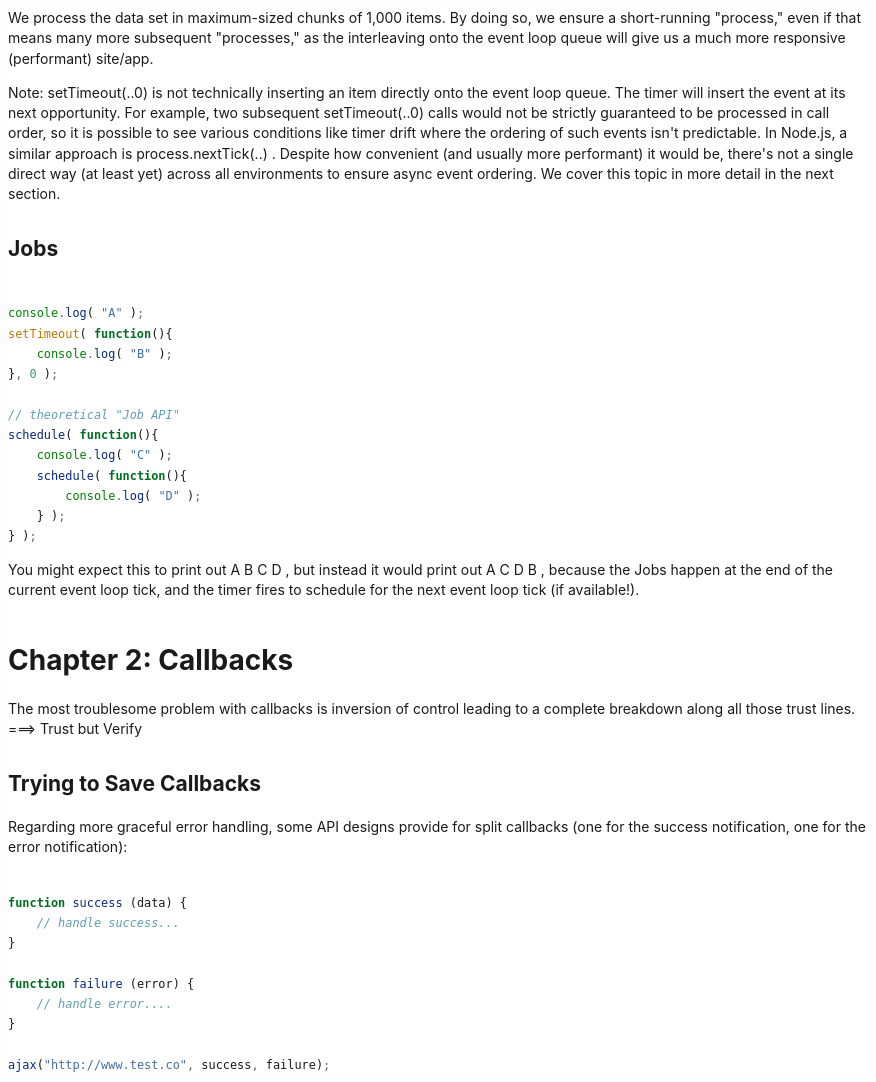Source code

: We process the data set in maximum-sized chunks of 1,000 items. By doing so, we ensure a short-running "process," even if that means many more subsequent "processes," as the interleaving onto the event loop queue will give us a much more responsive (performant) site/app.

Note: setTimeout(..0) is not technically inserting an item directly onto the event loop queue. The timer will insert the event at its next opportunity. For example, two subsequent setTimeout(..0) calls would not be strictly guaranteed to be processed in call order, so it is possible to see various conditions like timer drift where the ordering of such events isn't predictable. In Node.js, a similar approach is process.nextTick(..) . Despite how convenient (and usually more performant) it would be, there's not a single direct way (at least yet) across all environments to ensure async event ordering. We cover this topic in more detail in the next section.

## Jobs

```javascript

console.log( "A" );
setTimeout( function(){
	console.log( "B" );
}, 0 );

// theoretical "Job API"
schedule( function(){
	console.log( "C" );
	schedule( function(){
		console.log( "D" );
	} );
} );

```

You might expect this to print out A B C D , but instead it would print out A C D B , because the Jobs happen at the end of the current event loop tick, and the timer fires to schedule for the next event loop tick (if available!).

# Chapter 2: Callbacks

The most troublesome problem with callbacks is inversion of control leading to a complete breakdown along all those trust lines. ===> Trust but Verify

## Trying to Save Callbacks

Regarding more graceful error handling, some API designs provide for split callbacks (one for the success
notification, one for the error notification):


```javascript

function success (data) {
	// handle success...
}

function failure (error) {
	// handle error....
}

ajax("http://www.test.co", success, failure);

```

· · · ·

• Task description
Show every line from the listing above in which the string "console" appears.

• Exercise result
console.log( "A" );
	console.log( "B" );
	console.log( "C" );
		console.log( "D" );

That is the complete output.